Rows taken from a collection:
---

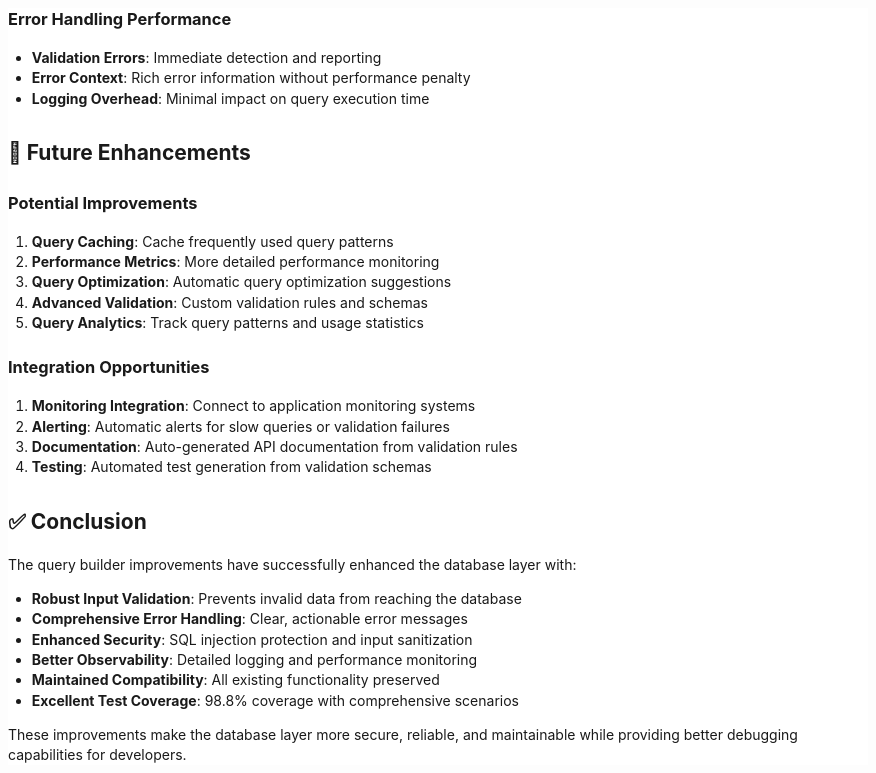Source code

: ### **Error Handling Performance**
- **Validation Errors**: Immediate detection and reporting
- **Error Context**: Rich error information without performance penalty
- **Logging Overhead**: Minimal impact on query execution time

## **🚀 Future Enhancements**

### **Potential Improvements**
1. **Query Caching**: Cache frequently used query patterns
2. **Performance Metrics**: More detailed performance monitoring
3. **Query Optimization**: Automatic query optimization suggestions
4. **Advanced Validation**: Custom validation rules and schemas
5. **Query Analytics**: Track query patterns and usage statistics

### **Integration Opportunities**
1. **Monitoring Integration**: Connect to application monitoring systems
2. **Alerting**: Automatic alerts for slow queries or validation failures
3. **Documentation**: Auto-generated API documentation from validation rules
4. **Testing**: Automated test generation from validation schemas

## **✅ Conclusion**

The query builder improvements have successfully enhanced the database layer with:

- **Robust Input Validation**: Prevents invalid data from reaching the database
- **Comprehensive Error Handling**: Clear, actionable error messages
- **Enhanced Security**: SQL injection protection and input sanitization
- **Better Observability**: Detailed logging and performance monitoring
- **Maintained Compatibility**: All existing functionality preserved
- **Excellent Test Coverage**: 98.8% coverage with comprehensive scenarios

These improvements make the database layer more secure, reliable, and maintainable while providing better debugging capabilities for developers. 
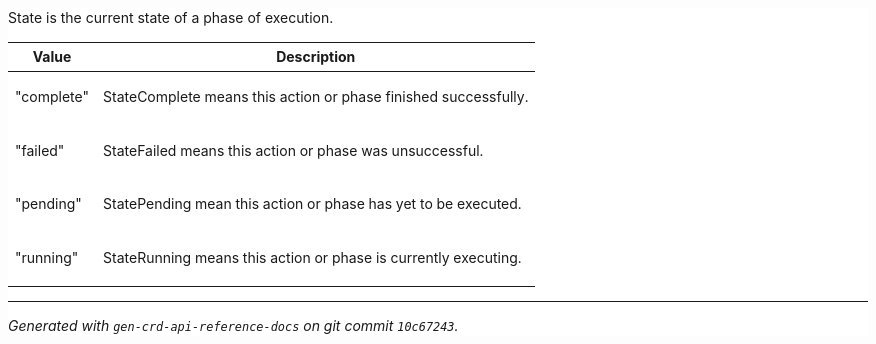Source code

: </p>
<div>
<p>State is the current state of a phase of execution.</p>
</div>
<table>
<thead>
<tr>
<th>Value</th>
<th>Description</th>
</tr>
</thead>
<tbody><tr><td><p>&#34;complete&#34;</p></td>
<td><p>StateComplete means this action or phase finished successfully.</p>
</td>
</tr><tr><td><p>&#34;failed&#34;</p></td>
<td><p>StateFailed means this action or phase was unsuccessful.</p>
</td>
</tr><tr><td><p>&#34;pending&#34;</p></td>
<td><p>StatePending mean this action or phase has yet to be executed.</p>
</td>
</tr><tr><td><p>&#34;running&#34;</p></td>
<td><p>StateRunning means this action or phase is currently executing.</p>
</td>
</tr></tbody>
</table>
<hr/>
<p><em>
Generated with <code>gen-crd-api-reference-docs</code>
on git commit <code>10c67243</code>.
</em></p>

---

Instructions for the task: Pull the source text out of every row above and copy it character for character. Leave the pictures out of your answer.

Answer box:
Source code

: ### **Error Handling Performance**
- **Validation Errors**: Immediate detection and reporting
- **Error Context**: Rich error information without performance penalty
- **Logging Overhead**: Minimal impact on query execution time

## **🚀 Future Enhancements**

### **Potential Improvements**
1. **Query Caching**: Cache frequently used query patterns
2. **Performance Metrics**: More detailed performance monitoring
3. **Query Optimization**: Automatic query optimization suggestions
4. **Advanced Validation**: Custom validation rules and schemas
5. **Query Analytics**: Track query patterns and usage statistics

### **Integration Opportunities**
1. **Monitoring Integration**: Connect to application monitoring systems
2. **Alerting**: Automatic alerts for slow queries or validation failures
3. **Documentation**: Auto-generated API documentation from validation rules
4. **Testing**: Automated test generation from validation schemas

## **✅ Conclusion**

The query builder improvements have successfully enhanced the database layer with:

- **Robust Input Validation**: Prevents invalid data from reaching the database
- **Comprehensive Error Handling**: Clear, actionable error messages
- **Enhanced Security**: SQL injection protection and input sanitization
- **Better Observability**: Detailed logging and performance monitoring
- **Maintained Compatibility**: All existing functionality preserved
- **Excellent Test Coverage**: 98.8% coverage with comprehensive scenarios

These improvements make the database layer more secure, reliable, and maintainable while providing better debugging capabilities for developers. 
Source code

: </p>
<div>
<p>State is the current state of a phase of execution.</p>
</div>
<table>
<thead>
<tr>
<th>Value</th>
<th>Description</th>
</tr>
</thead>
<tbody><tr><td><p>&#34;complete&#34;</p></td>
<td><p>StateComplete means this action or phase finished successfully.</p>
</td>
</tr><tr><td><p>&#34;failed&#34;</p></td>
<td><p>StateFailed means this action or phase was unsuccessful.</p>
</td>
</tr><tr><td><p>&#34;pending&#34;</p></td>
<td><p>StatePending mean this action or phase has yet to be executed.</p>
</td>
</tr><tr><td><p>&#34;running&#34;</p></td>
<td><p>StateRunning means this action or phase is currently executing.</p>
</td>
</tr></tbody>
</table>
<hr/>
<p><em>
Generated with <code>gen-crd-api-reference-docs</code>
on git commit <code>10c67243</code>.
</em></p>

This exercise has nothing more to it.